Второй вопрос – очень интересный. В некотором плане Китай отличается от, скажем, Тайваня, Сингапура, Гонконга, маленьких стран, которые специализируются на очень узком спектре промышленной деятельности. Китай – огромная страна. Так же, как в свое время Япония намного быстрее развивала весь спектр наукоемких, капиталоемких отраслей именно потому, что внутренний спрос достаточно большой: все не импортируешь, если у тебя 200 миллионов, 150, 120 как у Японии, миллиард с лишним в Китае. Они будут развивать свою космическую сферу, компьютерную, высокие технологии. Это может не быть чистый экспорт.

Огромная разница в экономической теории между сравнительным преимуществом и абсолютным преимуществом. В Китае будет существовать все, потому что все не импортируешь. Они будут развивать свое судостроение, автомобильное производство. На Тайване высокий доход - они автомобили не производят особенно, а импортируют, потому что могут это делать. Относительное преимущество – что будет Китай экспортировать и что будет импортировать в чистом виде – пройдет долгое время, пока Китай не станет чистым экспортером этого всего – судостроения, космоса, науки и т.д. Импорт этого всего будет еще долго - в электронике и хайтеке, на мой взгляд.

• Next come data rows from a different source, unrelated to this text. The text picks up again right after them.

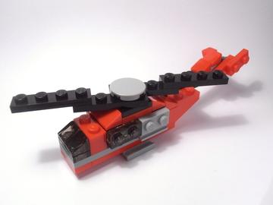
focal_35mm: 37
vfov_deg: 38.7
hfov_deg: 50.1
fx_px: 292
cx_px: 136
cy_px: 102
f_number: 3.9
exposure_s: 1/80
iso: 80
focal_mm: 6.61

Борис Долгин: Небольшое замечание, которое я оставил на конец, это то, что нельзя на однопартийную систему отнести такое стремление к справедливости только потому, что при однопартийной системе такого стремления сильно больше, чем при многопартийной. Культ справедливости, справедливого императора наряду с культом закона, – это константа китайской культуры. А партия - временная форма одного из институтов управления государством.

Пришла записка с просьбой рассказать о системе прописки в Китае.

Джонатан Андерсон: Система прописки в Китае исторически жесткая. Передвижение не только одностороннее, но и многостороннее: в одном городе прописан – в одном городе и живи. На сегодняшний день эта система ломается, она существует особенно на сельском уровне: сельское население с трудом остается навсегда в городах, они могут там работать временно, для приобретения городской прописки до сих пор есть препятствия. Городская прописка почти аннулирована. Я имею в виду, если городская прописка есть, можно из Шанхая в Гуанчжоу, из Гуанчжоу еще куда-то. Эта система достаточно свободная. Не совсем, но достаточно. И намного либеральнее, чем было 10 лет тому назад. Главный вопрос для китайцев – избежать массового движения сельского населения в город. Это у них контролируется. Вот все, что могу сказать о системе прописки.

Борис Долгин: Какое-то резюме?

Джонатан Андерсон: Я думаю, что все уже сказано».